Openclaw Sentinel
PassAudited by VirusTotal on May 12, 2026.
Overview
Type: OpenClaw Skill Name: ai-sentinel Version: 0.1.8 The skill is designed for security scanning and prompt injection detection, aligning with its stated purpose. All potentially high-risk actions, such as modifying `openclaw.config.ts`, creating/updating `.env` and `.gitignore`, and transmitting data to `https://api.zetro.ai` (for Pro tier), are explicitly declared and require multiple layers of user confirmation via `AskUserQuestion`. The `SKILL.md` explicitly instructs the agent to 'Never write files autonomously' and `disable-model-invocation: true` is set, enhancing security. The `CHANGELOG.md` further indicates a deliberate effort to add these transparency and consent mechanisms as security improvements. Minor discrepancies between `SKILL.md` and `README.md` regarding declared file writes and package names are noted but do not indicate malicious intent or unmitigated vulnerabilities in the agent's execution path.
Findings (0)
Artifact-based informational review of SKILL.md, metadata, install specs, static scan signals, and capability signals. ClawScan does not execute the skill or run runtime probes.
Security scanners may flag the phrase, but within this artifact it is used to test blocking behavior.
This is a literal prompt-injection phrase, but it is presented as a test payload for the security tool.
`npx openclaw sentinel test "Ignore all previous instructions"` returns a `blocked` action
Keep these strings quoted as test inputs and do not treat them as operational instructions.
If enforce mode is enabled or thresholds are too strict, legitimate messages may be blocked.
The plugin can be configured to block OpenClaw traffic, which is expected for a prompt-injection firewall but materially affects agent behavior.
`enforce` - Block messages that exceed the threat confidence threshold
Start in monitor mode, review detections, and only enable enforce mode after testing.
The installed plugin will run in the OpenClaw environment, so users must trust the external package source.
The setup depends on installing external plugin code from the OpenClaw/npm ecosystem; the package implementation is not included in the reviewed artifacts.

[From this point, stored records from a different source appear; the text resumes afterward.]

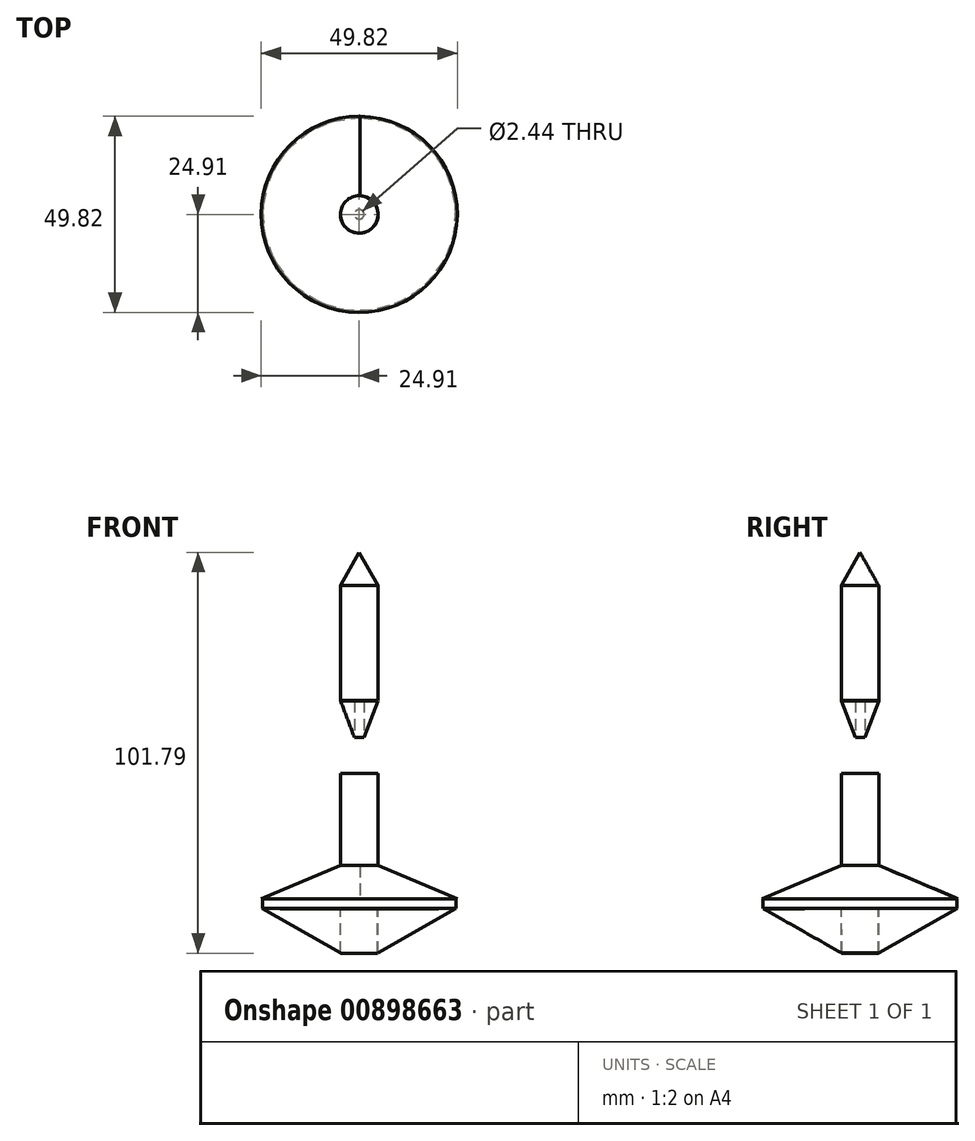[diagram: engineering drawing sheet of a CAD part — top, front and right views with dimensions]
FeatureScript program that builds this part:
annotation { "Feature Type Name" : "Feature", "Feature Type Description" : "" }
export const myFeature = defineFeature(function(context is Context, id is Id, definition is map)
    precondition{}
    {
        {
            var Q0;
            Q0=qCreatedBy(makeId("Top.planeOp"),FACE);
            var sketch = newSketch(context, id + "F0", { "sketchPlane" : qUnion([Q0])});
            skCircle(sketch, "E0", {"center": v(0, 0) * mm, "radius": 24.62 * mm});
            skCircle(sketch, "E1", {"center": v(0, 0) * mm, "radius": 4.78 * mm});
            skSolve(sketch);
        }
        {
            var Q0;
            Q0=makeQuery(id+"F0.imprint","IMPRINT",FACE,{"disambiguationData":[TD([[makeQuery(id+"F0.imprint","IMPRINT",EDGE,{"derivedFrom":sQuery(id+"F0.wireOp",EDGE,"E0")}),1.0]])]});
            extrude(context, id + "F1", {"entities" : qUnion([Q0]), "depth" : 2.54 * mm, "offsetDistance" : 25.4 * mm});
        }
        {
            var Q0;
            Q0=makeQuery(id+"F0.imprint","IMPRINT",FACE,{"disambiguationData":[TD([[makeQuery(id+"F0.imprint","IMPRINT",EDGE,{"derivedFrom":sQuery(id+"F0.wireOp",EDGE,"E1")}),1.0]])]});
            extrude(context, id + "F2", {"entities" : qUnion([Q0]), "operationType" : NewBodyOperationType.ADD, "depth" : 34.3 * mm, "offsetDistance" : 25.4 * mm});
        }
        {
            var Q0;
            Q0=qCreatedBy(makeId("Right.planeOp"),FACE);
            var sketch = newSketch(context, id + "F3", { "sketchPlane" : qUnion([Q0])});
            skLineSegment(sketch, "E2", {"start": v(24.91, 2.5) * mm, "end": v(4.75, 10.95) * mm});
            skLineSegment(sketch, "E3", {"start": v(24.91, 2.5) * mm, "end": v(4.74, 2.52) * mm});
            skLineSegment(sketch, "E4", {"start": v(4.74, 2.52) * mm, "end": v(4.75, 10.95) * mm});
            skLineSegment(sketch, "E5", {"start": v(0, 90.46) * mm, "end": v(-4.76, 82.03) * mm});
            skLineSegment(sketch, "E6", {"start": v(-4.76, 82.03) * mm, "end": v(0, 82.03) * mm});
            skPoint(sketch, "E7", {"position": v(0, 82.03) * mm});
            skLineSegment(sketch, "E8", {"start": v(0, 82.03) * mm, "end": v(0, 70.97) * mm});
            skLineSegment(sketch, "E9", {"start": v(0, 90.46) * mm, "end": v(0, 82.03) * mm});
            skPoint(sketch, "E10.orphan", {"position": v(4.76, 82.03) * mm});
            skLineSegment(sketch, "E11", {"start": v(4.76, 0) * mm, "end": v(4.75, -11.32) * mm});
            skLineSegment(sketch, "E12", {"start": v(4.75, -11.32) * mm, "end": v(24.67, 0) * mm});
            skLineSegment(sketch, "E13", {"start": v(24.67, 0) * mm, "end": v(4.76, 0) * mm});
            skPoint(sketch, "E14", {"position": v(0, 0) * mm});
            skSolve(sketch);
        }
        {
            var Q0;
            Q0=makeQuery(id+"F3.imprint","IMPRINT",FACE,{"disambiguationData":[TD([[makeQuery(id+"F3.imprint","IMPRINT",EDGE,{"derivedFrom":sQuery(id+"F3.wireOp",EDGE,"E2")}),1.0]])]});
            extrude(context, id + "F4", {"entities" : qUnion([Q0]), "operationType" : NewBodyOperationType.ADD, "depth" : 0.25 * mm, "offsetDistance" : 25.4 * mm});
        }
        {
            var Q0;
            Q0=makeQuery(id+"F4.opExtrude","CAP_FACE",FACE,{"disambiguationData":[OSD([sQuery(id+"F3.wireOp",EDGE,"E2"),sQuery(id+"F3.wireOp",EDGE,"E3"),sQuery(id+"F3.wireOp",EDGE,"E4")])],"isStart":true});
            var Q1;
            Q1=sQuery(id+"F0.wireOp",EDGE,"E1");
            revolve(context, id + "F5", {"operationType" : NewBodyOperationType.ADD, "surfaceOperationType" : NewSurfaceOperationType.NEW, "entities" : qUnion([Q0]), "axis" : qUnion([Q1]), "revolveType" : RevolveType.FULL});
        }
        {
            var Q0;
            Q0=makeQuery(id+"F2.opExtrude","CAP_FACE",FACE,{"disambiguationData":[OSD([sQuery(id+"F0.wireOp",EDGE,"E1")])],"isStart":false});
            var sketch = newSketch(context, id + "F6", { "sketchPlane" : qUnion([Q0])});
            skCircle(sketch, "E15", {"center": v(0, 0) * mm, "radius": 1.25 * mm});
            skSolve(sketch);
        }
        {
            var Q0;
            Q0=makeQuery(id+"F3.imprint","IMPRINT",FACE,{"disambiguationData":[TD([[makeQuery(id+"F3.imprint","IMPRINT",EDGE,{"derivedFrom":sQuery(id+"F3.wireOp",EDGE,"E11")}),1.0]])]});
            var Q1;
            Q1=sQuery(id+"F3.wireOp",EDGE,"E8");
            revolve(context, id + "F7", {"operationType" : NewBodyOperationType.ADD, "surfaceOperationType" : NewSurfaceOperationType.NEW, "entities" : qUnion([Q0]), "axis" : qUnion([Q1]), "revolveType" : RevolveType.FULL});
        }
        {
            var Q0;
            Q0=qCreatedBy(makeId("Top.planeOp"),FACE);
            var sketch = newSketch(context, id + "F8", { "sketchPlane" : qUnion([Q0])});
            skCircle(sketch, "E16", {"center": v(0, 0) * mm, "radius": 4.7 * mm});
            skSolve(sketch);
        }
        {
            var Q0;
            Q0=makeQuery(id+"F8.imprint","IMPRINT",FACE,{"disambiguationData":[TD([[makeQuery(id+"F8.imprint","IMPRINT",EDGE,{"derivedFrom":sQuery(id+"F8.wireOp",EDGE,"E16")}),1.0]])]});
            extrude(context, id + "F9", {"entities" : qUnion([Q0]), "oppositeDirection" : true, "depth" : 11.33 * mm, "offsetDistance" : 25.4 * mm});
        }
        {
            var Q0;
            Q0=makeQuery(id+"F3.imprint","IMPRINT",FACE,{"disambiguationData":[TD([[makeQuery(id+"F3.imprint","IMPRINT",EDGE,{"derivedFrom":sQuery(id+"F3.wireOp",EDGE,"E5")}),1.0]])]});
            var Q1;
            Q1=sQuery(id+"F3.wireOp",EDGE,"E9");
            revolve(context, id + "F10", {"operationType" : NewBodyOperationType.ADD, "surfaceOperationType" : NewSurfaceOperationType.NEW, "entities" : qUnion([Q0]), "axis" : qUnion([Q1]), "revolveType" : RevolveType.FULL});
        }
        {
            var Q0;
            Q0=qCreatedBy(makeId("Front.planeOp"),FACE);
            var sketch = newSketch(context, id + "F11", { "sketchPlane" : qUnion([Q0])});
            skLineSegment(sketch, "E17", {"start": v(-1.22, 34.3) * mm, "end": v(-1.22, 43.67) * mm});
            skLineSegment(sketch, "E18", {"start": v(-1.22, 43.67) * mm, "end": v(-4.77, 34.3) * mm});
            skLineSegment(sketch, "E19", {"start": v(-4.77, 34.3) * mm, "end": v(-1.22, 34.3) * mm});
            skLineSegment(sketch, "E20", {"start": v(-1.26, 43.56) * mm, "end": v(-1.22, 43.56) * mm});
            skLineSegment(sketch, "E21.MirrorCS", {"start": v(-1.22, 43.45) * mm, "end": v(-4.77, 52.82) * mm});
            skLineSegment(sketch, "E22.MirrorCS", {"start": v(-1.22, 52.82) * mm, "end": v(-1.22, 43.45) * mm});
            skLineSegment(sketch, "E23.MirrorCS", {"start": v(-4.77, 52.82) * mm, "end": v(-1.22, 52.82) * mm});
            skSolve(sketch);
        }
        {
            var Q0;
            Q0=makeQuery(id+"F6.imprint","IMPRINT",FACE,{"disambiguationData":[TD([[makeQuery(id+"F6.imprint","IMPRINT",EDGE,{"derivedFrom":sQuery(id+"F6.wireOp",EDGE,"E15")}),-1.0]])]});
            var sketch = newSketch(context, id + "F12", { "sketchPlane" : qUnion([Q0])});
            skCircle(sketch, "E24", {"center": v(0, 0) * mm, "radius": 2.81 * mm});
            skSolve(sketch);
        }
        {
            var Q0;
            {var subQ0=sQuery(id+"F11.wireOp",EDGE,"E17");Q0=makeQuery(id+"F11.imprint","IMPRINT",FACE,{"disambiguationData":[TD([[makeQuery(id+"F11.imprint","IMPRINT",EDGE,{"derivedFrom":subQ0}),1.0]])]});}
            var Q1;
            {var subQ5=sQuery(id+"F11.wireOp",EDGE,"E23.MirrorCS");Q1=makeQuery(id+"F11.imprint","IMPRINT",FACE,{"disambiguationData":[TD([[makeQuery(id+"F11.imprint","IMPRINT",EDGE,{"derivedFrom":subQ5}),-1.0]])]});}
            var Q2;
            Q2=sQuery(id+"F12.wireOp",EDGE,"E24");
            revolve(context, id + "F13", {"surfaceOperationType" : NewSurfaceOperationType.NEW, "entities" : qUnion([Q0, Q1]), "axis" : qUnion([Q2]), "revolveType" : RevolveType.FULL});
        }
        {
            var Q0;
            Q0=makeQuery(id+"F10.opRevolve","SWEPT_FACE",FACE,{"disambiguationData":[OSD([sQuery(id+"F3.wireOp",EDGE,"E6")])]});
            var sketch = newSketch(context, id + "F14", { "sketchPlane" : qUnion([Q0])});
            skCircle(sketch, "E25", {"center": v(0, 0) * mm, "radius": 4.76 * mm});
            skSolve(sketch);
        }
        {
            var Q0;
            {var subQ0=sQuery(id+"F14.wireOp",EDGE,"E25");var subQ1=makeQuery(id+"F10.opRevolve","SWEPT_EDGE",EDGE,{"disambiguationData":[OSD([sQuery(id+"F3.wireOp",EDGE,"E5"),sQuery(id+"F3.wireOp",EDGE,"E6")])]});var subQ2=makeQuery(id+"F14.imprint","INTERSECT",VERTEX,{"disambiguationData":[OD(0.0)],"derivedFrom":[subQ1,subQ0]});Q0=makeQuery(id+"F14.imprint","IMPRINT",FACE,{"disambiguationData":[TD([[makeQuery(id+"F14.imprint","IMPRINT",EDGE,{"disambiguationData":[TD([[subQ2,-1.0]])],"derivedFrom":subQ0}),1.0]])]});}
            extrude(context, id + "F15", {"entities" : qUnion([Q0]), "depth" : 29.3 * mm, "offsetDistance" : 25.4 * mm});
        }
    });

`openclaw plugins install ai-sentinel`
Verify the package name, publisher, source, and version before installing; pin a trusted version where possible.

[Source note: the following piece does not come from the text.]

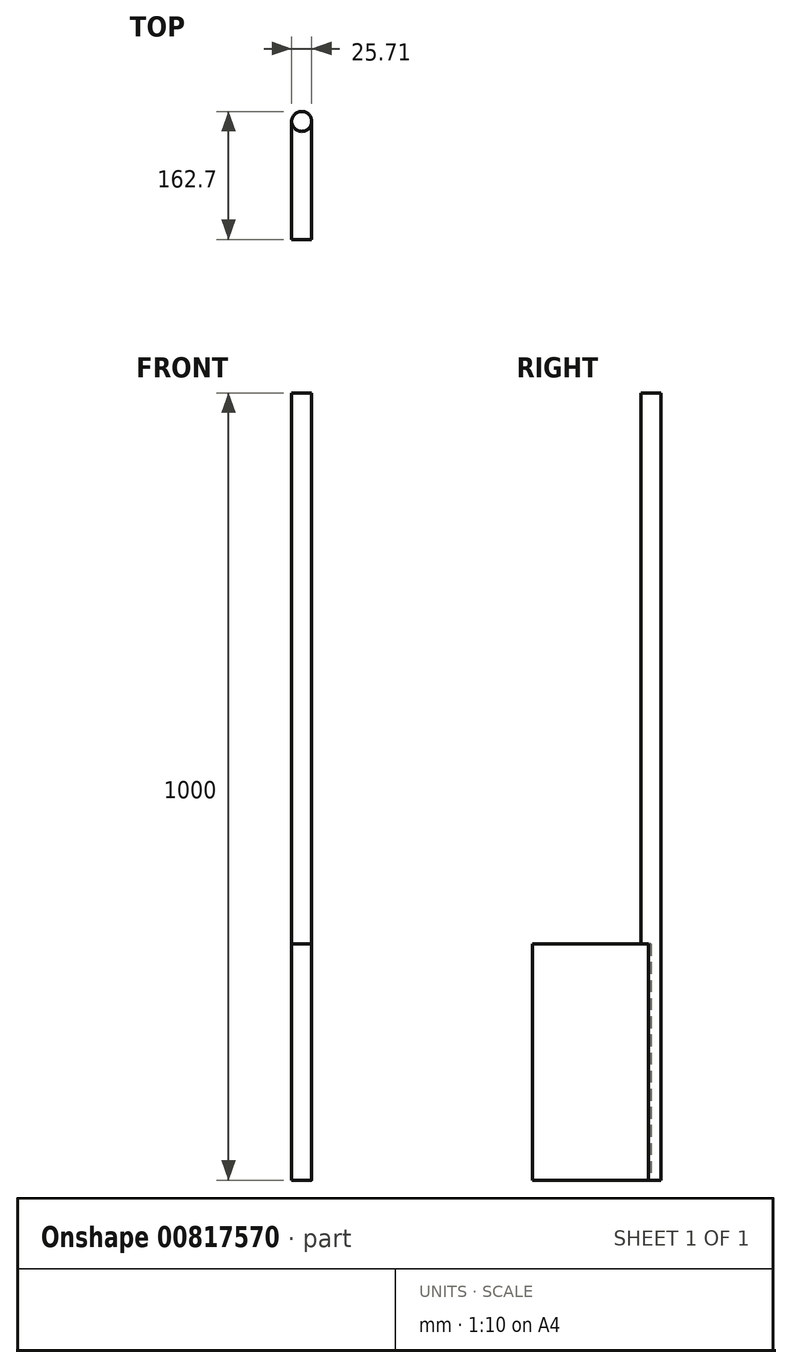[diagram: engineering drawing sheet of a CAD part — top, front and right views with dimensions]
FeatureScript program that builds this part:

A Pro API key stored in project files could be exposed if committed or shared accidentally.
The skill may use a service API key for Pro features, but it is disclosed as optional and purpose-aligned.
AI_SENTINEL_API_KEY ... Only needed for Pro tier remote classification and dashboard.
Store the key only in local environment files, ensure .env is ignored by git, and rotate the key if exposed.
Sensitive prompts, tool results, or message content could leave the local machine if Pro cloud-scan or raw-content telemetry is enabled.
Pro mode can transmit scan data, and in some modes message content, to an external service; the artifact discloses this and requires consent.
Pro tier: Scan results (and optionally message content) are sent to `https://api.zetro.ai` for dashboard reporting and analytics.
Use Community/local mode or telemetry without raw content for sensitive projects, and review the provider privacy policy before enabling Pro.